Entrevista

A arte é uma arma de intervenção social
A arte é uma arma de intervenção social

Alexandre Farto_credit-RuiSoares_2015.jpgDa margem sul para as ruas do mundo, "Vhils" faz arte pública e para o público a nível global, em paredes e murais, recorrendo a uma linguagem visual inconfundível.

A partir de que idade ou de que obra é que teve consciência artística da dimensão do seu trabalho?
Não consigo apontar uma obra específica, mas coincidiu com o meu próprio amadurecimento por volta dos 16, 17 anos, quando comecei a questionar o que eu estava a fazer na altura e aquilo que eu queria fazer no futuro. Desde os 13 anos que eu andava a pintar "graffiti" ilegal, que funciona numa lógica de círculo fechado. Simplesmente comecei a sentir necessidade de criar trabalho que comunicasse com um público mais vasto. Os anos de "graffiti" já me tinham feito entender o potencial de usar o espaço público para comunicar e interagir diretamente com as pessoas, e foi movido por esse interesse que comecei a explorar outras técnicas e suportes como o "stencil", que me permitiram desenvolver um tipo de trabalho mais artístico e mais acessível.

Começou com uma lata de "spray" na mão a grafitar os comboios e muros do Seixal, concelho onde nasceu, período que considera uma espécie de «escola ilegal». O que é que ficou desses tempos em termos de conceitos e técnicas?
Muita coisa. As mais importantes foram o conceito de vandalismo estético e o uso de técnicas destrutivas para criar. O "graffiti" é visto essencialmente como uma atividade destrutiva, vandalística, e eu sempre achei interessante o modo como um ato criativo podia ser visto como algo belo por aqueles que o faziam mas ao mesmo tempo ser visto pelo resto da sociedade como algo destrutivo. Quando comecei explorar outras linhas de trabalho quis manter algo dessas práticas destrutivas do "graffiti" - como as ferramentas usadas para rasurar, cortar, desfigurar, gravar, e marcar superfícies urbanas - para o campo da arte. Este uso vem da vontade em querer subverter tanto o conceito de vandalismo, como o próprio conceito de arte, de esbater as fronteiras entre um e o outro.

Circulam várias petições que pedem regras mais apertadas contra as pichagens e os "graffiti". Utilizada em locais impróprios este tipo de forma de expressão pode ser considerada vandalismo?

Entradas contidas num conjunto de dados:
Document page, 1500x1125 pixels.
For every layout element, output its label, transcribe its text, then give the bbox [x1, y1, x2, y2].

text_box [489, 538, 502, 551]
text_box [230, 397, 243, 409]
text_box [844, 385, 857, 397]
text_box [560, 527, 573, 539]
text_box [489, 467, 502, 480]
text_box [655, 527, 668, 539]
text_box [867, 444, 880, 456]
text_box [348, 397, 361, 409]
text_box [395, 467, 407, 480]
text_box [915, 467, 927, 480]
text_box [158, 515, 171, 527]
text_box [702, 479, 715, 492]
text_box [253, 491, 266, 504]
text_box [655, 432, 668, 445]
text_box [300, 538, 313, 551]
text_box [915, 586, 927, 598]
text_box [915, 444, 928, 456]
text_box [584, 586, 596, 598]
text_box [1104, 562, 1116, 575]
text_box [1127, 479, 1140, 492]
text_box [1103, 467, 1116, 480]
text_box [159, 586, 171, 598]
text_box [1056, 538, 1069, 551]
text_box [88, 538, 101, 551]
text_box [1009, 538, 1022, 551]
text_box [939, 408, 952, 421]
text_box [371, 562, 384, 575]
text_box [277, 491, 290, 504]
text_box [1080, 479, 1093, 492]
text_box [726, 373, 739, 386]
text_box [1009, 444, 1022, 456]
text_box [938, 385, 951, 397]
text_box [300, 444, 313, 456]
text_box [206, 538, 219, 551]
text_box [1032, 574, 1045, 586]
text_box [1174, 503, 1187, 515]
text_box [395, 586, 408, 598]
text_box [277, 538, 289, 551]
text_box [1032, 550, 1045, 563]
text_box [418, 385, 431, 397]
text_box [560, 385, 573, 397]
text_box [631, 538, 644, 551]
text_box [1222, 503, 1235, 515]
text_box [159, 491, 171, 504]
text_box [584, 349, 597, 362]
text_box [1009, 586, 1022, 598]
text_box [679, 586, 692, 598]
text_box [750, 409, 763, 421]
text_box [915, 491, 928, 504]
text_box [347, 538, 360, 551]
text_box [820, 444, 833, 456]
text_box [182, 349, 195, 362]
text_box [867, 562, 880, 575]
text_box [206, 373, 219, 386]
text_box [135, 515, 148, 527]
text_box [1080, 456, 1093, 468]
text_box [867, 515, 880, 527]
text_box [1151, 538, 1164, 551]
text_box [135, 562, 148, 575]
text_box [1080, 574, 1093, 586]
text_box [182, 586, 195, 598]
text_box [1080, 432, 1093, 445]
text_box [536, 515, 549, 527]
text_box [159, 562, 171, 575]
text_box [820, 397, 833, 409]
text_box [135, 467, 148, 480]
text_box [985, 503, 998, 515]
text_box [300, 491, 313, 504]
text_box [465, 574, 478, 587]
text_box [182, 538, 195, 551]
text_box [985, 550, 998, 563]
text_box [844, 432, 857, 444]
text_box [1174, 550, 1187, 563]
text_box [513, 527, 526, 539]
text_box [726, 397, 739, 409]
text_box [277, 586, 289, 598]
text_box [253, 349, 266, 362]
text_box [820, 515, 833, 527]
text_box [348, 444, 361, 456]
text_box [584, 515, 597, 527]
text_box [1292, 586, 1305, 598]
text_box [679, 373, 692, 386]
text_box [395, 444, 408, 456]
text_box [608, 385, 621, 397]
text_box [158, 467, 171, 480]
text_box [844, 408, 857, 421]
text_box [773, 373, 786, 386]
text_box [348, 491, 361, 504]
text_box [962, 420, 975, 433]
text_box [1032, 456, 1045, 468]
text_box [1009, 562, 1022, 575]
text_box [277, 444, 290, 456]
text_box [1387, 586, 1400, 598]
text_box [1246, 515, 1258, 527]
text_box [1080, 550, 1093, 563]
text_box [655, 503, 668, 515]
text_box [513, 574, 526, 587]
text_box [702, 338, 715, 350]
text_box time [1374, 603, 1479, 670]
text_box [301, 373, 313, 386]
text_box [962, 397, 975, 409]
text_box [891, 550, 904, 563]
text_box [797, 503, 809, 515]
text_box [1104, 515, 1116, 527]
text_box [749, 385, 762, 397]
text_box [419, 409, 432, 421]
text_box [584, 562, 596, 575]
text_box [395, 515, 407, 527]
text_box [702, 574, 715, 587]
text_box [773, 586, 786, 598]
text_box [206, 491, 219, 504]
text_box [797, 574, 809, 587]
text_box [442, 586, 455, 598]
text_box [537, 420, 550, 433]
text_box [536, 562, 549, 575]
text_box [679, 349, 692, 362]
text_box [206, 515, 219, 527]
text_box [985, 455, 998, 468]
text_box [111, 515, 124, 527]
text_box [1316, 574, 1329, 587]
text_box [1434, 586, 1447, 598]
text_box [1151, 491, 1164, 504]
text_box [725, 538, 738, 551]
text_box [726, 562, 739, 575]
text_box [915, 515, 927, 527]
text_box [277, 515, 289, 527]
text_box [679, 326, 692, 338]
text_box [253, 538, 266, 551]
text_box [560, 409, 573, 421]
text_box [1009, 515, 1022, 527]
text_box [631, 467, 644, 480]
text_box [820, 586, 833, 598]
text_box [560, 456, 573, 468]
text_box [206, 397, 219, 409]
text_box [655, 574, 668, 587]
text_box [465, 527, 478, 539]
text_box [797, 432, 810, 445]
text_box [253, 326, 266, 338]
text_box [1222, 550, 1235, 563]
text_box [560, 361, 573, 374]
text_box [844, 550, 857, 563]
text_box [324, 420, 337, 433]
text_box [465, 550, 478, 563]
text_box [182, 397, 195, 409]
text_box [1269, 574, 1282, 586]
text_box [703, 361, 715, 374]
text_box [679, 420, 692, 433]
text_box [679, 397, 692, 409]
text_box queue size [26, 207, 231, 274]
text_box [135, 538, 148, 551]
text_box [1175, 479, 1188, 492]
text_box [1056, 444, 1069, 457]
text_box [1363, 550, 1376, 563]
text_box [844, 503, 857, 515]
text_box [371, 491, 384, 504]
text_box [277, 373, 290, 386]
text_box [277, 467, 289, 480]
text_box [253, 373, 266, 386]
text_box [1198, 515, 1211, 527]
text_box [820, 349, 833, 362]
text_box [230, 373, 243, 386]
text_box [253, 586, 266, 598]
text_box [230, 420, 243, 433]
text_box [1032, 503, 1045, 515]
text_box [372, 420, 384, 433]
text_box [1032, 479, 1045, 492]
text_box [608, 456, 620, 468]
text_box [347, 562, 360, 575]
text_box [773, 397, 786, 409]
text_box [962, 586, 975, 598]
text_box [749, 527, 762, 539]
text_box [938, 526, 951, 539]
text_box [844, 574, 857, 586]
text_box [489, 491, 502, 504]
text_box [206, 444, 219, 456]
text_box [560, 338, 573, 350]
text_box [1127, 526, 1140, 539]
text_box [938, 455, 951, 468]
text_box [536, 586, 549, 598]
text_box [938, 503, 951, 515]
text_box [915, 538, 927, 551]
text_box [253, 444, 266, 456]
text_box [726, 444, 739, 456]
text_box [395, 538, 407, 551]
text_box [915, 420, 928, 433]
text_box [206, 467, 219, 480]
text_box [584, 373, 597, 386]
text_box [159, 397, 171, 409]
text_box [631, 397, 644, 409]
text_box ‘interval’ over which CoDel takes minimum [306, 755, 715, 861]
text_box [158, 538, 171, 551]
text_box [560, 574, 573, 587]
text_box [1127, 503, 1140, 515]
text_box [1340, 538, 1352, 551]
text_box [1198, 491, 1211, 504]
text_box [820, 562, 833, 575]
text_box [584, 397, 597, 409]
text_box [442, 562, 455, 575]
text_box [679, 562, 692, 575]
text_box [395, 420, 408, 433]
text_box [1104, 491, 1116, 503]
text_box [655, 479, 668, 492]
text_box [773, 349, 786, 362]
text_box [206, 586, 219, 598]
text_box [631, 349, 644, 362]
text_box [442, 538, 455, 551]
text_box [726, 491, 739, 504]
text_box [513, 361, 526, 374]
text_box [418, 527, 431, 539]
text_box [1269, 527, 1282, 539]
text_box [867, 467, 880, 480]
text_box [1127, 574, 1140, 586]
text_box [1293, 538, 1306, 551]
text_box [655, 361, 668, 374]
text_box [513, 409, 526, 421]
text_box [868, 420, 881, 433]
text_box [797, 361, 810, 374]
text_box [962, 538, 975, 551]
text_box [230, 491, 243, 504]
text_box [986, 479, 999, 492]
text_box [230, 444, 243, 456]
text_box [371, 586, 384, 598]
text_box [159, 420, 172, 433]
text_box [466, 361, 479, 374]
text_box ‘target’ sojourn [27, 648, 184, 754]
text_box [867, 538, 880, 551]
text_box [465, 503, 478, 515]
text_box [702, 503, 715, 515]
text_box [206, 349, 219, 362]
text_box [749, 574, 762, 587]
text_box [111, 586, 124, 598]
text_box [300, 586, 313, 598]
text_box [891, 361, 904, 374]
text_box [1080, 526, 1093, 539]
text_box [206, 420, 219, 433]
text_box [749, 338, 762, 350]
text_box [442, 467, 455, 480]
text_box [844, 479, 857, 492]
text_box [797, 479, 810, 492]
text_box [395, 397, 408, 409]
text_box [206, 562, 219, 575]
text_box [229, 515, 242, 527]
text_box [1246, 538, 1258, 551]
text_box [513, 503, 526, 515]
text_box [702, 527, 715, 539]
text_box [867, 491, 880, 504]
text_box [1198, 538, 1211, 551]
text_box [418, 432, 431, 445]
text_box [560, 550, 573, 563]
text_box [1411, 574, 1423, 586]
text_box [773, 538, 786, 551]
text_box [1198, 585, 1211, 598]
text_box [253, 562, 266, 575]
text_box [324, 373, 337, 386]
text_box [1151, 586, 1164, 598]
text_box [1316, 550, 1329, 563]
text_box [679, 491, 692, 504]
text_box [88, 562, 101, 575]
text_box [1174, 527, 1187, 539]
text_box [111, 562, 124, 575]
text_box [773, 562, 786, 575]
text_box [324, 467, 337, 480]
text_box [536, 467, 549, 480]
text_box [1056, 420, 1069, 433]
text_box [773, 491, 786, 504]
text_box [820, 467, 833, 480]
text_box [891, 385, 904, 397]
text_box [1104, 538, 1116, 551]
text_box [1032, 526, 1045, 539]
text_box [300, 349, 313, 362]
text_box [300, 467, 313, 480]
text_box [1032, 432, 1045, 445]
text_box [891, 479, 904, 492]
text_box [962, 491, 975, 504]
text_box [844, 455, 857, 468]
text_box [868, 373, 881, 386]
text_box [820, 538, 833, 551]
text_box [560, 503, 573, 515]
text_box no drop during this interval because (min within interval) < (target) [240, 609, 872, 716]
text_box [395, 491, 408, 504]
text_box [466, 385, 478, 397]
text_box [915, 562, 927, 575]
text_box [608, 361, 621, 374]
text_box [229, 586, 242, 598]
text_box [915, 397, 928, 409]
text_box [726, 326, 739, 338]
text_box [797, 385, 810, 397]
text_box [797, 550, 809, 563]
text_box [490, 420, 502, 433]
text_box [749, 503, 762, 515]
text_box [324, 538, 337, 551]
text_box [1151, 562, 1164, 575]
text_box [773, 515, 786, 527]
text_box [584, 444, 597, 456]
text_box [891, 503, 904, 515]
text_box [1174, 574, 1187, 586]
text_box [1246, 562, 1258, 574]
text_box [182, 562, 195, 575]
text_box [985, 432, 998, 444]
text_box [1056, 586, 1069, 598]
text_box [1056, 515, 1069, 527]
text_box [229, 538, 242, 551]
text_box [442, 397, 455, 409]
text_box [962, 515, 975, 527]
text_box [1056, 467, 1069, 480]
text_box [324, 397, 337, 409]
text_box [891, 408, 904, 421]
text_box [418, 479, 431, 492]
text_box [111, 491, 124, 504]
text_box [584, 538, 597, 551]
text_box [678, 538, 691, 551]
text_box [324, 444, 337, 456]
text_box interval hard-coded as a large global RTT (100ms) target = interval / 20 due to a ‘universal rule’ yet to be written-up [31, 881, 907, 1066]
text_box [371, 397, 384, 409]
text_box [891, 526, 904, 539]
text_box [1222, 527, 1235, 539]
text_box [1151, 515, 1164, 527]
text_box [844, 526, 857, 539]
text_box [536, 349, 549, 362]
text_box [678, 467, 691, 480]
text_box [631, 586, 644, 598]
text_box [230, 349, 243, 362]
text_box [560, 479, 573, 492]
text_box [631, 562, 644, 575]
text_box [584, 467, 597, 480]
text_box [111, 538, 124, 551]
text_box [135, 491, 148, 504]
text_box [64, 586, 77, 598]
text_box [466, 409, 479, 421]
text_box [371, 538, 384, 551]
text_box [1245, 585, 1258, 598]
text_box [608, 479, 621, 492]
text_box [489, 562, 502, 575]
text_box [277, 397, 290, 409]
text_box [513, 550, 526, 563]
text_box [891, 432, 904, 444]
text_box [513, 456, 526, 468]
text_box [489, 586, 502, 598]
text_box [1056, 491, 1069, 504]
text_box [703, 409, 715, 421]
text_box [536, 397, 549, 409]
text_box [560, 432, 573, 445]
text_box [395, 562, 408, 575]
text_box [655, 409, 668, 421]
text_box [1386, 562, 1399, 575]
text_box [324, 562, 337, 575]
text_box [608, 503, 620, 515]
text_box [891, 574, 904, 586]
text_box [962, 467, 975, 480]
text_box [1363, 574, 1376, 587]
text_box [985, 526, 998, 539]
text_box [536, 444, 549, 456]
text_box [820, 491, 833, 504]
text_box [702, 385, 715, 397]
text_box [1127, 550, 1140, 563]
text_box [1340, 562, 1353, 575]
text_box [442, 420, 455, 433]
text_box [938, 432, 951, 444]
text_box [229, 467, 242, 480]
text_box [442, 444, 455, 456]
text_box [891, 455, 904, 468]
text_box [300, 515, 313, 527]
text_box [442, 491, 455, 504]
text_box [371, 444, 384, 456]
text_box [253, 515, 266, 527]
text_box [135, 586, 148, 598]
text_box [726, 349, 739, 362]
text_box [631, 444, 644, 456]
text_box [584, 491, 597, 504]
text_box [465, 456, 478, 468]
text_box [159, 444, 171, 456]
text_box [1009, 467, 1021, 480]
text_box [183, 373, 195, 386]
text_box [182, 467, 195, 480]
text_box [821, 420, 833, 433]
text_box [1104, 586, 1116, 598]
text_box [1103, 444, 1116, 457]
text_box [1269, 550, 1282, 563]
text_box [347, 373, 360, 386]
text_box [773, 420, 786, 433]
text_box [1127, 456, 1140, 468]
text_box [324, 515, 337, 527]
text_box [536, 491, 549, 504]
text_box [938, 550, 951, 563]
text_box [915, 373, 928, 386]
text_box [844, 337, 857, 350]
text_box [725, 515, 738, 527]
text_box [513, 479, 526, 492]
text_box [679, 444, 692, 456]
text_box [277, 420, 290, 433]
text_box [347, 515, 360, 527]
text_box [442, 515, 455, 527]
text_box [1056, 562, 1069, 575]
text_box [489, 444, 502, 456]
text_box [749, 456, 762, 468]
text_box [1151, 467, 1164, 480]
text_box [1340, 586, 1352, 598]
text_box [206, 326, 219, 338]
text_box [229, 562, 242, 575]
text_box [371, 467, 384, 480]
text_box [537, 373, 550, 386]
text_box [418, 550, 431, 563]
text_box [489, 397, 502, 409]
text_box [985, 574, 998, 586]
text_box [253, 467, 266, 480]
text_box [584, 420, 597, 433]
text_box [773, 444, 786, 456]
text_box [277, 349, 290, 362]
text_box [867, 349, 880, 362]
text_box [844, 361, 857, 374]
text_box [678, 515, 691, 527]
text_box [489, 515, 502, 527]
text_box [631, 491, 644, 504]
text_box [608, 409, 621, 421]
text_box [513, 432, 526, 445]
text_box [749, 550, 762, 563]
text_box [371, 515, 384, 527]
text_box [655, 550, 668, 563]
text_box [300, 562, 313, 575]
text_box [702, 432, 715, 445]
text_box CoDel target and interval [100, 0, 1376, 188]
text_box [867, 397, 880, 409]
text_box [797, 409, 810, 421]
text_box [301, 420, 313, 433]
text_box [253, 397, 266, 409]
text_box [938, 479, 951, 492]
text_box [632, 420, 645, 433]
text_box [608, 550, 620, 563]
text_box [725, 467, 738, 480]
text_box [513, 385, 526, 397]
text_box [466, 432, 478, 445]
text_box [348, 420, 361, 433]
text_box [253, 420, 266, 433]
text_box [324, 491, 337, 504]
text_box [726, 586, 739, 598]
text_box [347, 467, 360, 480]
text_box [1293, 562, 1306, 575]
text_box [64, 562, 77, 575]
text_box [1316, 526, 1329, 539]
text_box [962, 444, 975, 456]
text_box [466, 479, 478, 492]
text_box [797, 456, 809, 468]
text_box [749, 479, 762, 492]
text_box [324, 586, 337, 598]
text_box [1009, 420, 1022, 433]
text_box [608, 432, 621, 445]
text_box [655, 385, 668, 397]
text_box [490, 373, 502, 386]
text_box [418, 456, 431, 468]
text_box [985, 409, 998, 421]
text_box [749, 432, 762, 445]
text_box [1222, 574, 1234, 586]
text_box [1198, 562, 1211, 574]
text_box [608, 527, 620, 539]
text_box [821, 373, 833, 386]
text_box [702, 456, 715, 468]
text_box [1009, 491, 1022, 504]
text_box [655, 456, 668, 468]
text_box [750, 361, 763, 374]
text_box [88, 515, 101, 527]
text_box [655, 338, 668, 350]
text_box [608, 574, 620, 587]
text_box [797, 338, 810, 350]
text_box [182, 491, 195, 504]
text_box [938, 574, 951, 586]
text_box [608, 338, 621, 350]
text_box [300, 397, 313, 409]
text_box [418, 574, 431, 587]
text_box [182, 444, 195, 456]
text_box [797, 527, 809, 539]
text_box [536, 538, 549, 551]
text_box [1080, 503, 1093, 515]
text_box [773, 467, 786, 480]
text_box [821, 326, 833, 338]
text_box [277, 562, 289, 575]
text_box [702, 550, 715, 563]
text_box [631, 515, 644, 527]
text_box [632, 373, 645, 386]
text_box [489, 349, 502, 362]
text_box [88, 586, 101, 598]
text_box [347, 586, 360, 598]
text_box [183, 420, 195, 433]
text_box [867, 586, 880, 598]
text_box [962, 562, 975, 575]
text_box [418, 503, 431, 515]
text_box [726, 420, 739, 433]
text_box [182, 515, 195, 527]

* INSTRUÇÕES DO EXERCÍCIO:
Com base na entrevista, responda a cada pergunta na linha correspondente:
1. Desde que idade o entrevistado andava a pintar "graffiti" ilegal?
2. Em que concelho nasceu o entrevistado?
3. Que técnica refere como tendo permitido desenvolver um trabalho mais artístico e mais acessível?
Estas entradas provêm de outra fonte.

* RESPOSTA ESCRITA:
1. Desde os 13 anos.
2. No Seixal.
3. O "stencil".